One the one hand the federal government (through back channels of course) is trying to rope in separatist quarters in Kashmir and trying its level best to engage them in a dialogue to end the impasse that has gripped the state from the past several months now.
The government’s move reflects in Thursday’s meeting between the veteran Congressman, Mani Shankar Aiyar who met Hurriyat leaders, Sayed Ali Shah Geelani and Mirwaiz Umar Farooq.
Aiyar a former diplomat turned politician is in Kashmir from past few days. Earlier on Tuesday he attended a conference organized by an NGO, Centre for Peace and Progress. He among other politicians was talking on the theme ‘Discussion on J&K, The Road Ahead’.
Aiyar during the meeting, he had with the separatist leaders has requested them to ensure that steps should be taken so that Kashmir Valley returns to peace and normalcy.
This move by a politician that too from the Congress fold indicates that a section of the Indian political class wishes to carve out a fresh beginning to end the impasse in Kashmir.

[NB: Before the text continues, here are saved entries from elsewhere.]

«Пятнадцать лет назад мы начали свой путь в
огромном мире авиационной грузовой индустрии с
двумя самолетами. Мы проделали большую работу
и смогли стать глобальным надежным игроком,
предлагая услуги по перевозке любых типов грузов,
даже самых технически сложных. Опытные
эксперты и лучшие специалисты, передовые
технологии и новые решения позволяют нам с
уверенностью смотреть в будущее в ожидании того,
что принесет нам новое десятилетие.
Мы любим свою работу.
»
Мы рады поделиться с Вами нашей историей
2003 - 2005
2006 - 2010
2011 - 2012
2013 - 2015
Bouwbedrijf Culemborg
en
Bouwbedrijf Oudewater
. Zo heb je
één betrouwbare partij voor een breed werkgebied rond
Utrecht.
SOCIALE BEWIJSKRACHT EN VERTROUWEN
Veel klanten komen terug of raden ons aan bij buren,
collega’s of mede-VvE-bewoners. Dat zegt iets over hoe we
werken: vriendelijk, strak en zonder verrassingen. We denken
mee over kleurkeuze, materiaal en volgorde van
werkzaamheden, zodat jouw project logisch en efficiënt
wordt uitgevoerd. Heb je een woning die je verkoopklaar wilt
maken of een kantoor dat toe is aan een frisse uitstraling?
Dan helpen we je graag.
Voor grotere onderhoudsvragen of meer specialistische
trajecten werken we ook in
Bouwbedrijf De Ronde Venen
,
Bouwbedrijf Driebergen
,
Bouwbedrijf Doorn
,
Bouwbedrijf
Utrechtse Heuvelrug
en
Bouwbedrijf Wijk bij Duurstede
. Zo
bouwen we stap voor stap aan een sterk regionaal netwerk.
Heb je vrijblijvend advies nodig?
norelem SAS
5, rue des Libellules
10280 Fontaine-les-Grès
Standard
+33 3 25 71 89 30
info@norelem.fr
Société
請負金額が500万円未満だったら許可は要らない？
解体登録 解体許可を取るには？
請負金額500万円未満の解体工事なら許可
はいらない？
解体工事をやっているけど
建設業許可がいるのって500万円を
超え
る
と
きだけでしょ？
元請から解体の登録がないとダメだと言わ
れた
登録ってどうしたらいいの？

However, one feels a bit uncomfortable when the timing of the meeting is seen in a broader canvas.
The meeting comes days after an Indian army major, who was in the eye of a storm for allegedly tying a Kashmiri man to a jeep to use him as a human shield, has been awarded the army chief’s commendation card.
Even the move has been confirmed by the army spokesperson Colonel Aman Anand who said that the officer had been awarded the Chief of Army Staff’s Commendation (COAS) card for “sustained efforts in CI (counter insurgency) operations”.
What is worrisome is that the Indian establishment during the past two months has been involved in a sort of diatribe against the people of Kashmir. Not only the media but the army and other paramilitary forces have been taking a tough posture against the people of Kashmir for showing resentment against the acts that have a direct bearing on the human rights of the citizens.
The case in point for the people is the Budgam incident and the army’s action against a group of students in Pulwama when army men beat the teenagers ruthlessly showing least concern for their human rights.
One ponders about the duplicity the Indian establishment is trying to pursue in the state of Jammu and Kashmir. On the one hand a message is being sent to get people involved while as on the other hand actions that need to be condemned are being seen as an act of valour and courage.
This duplicity needs to be put kept on hold for the greater good. The understanding that the Indian media has about Kashmir should also be reassessed and measures need to be taken to create an atmosphere where issues can be taken forward for seeking their resolution.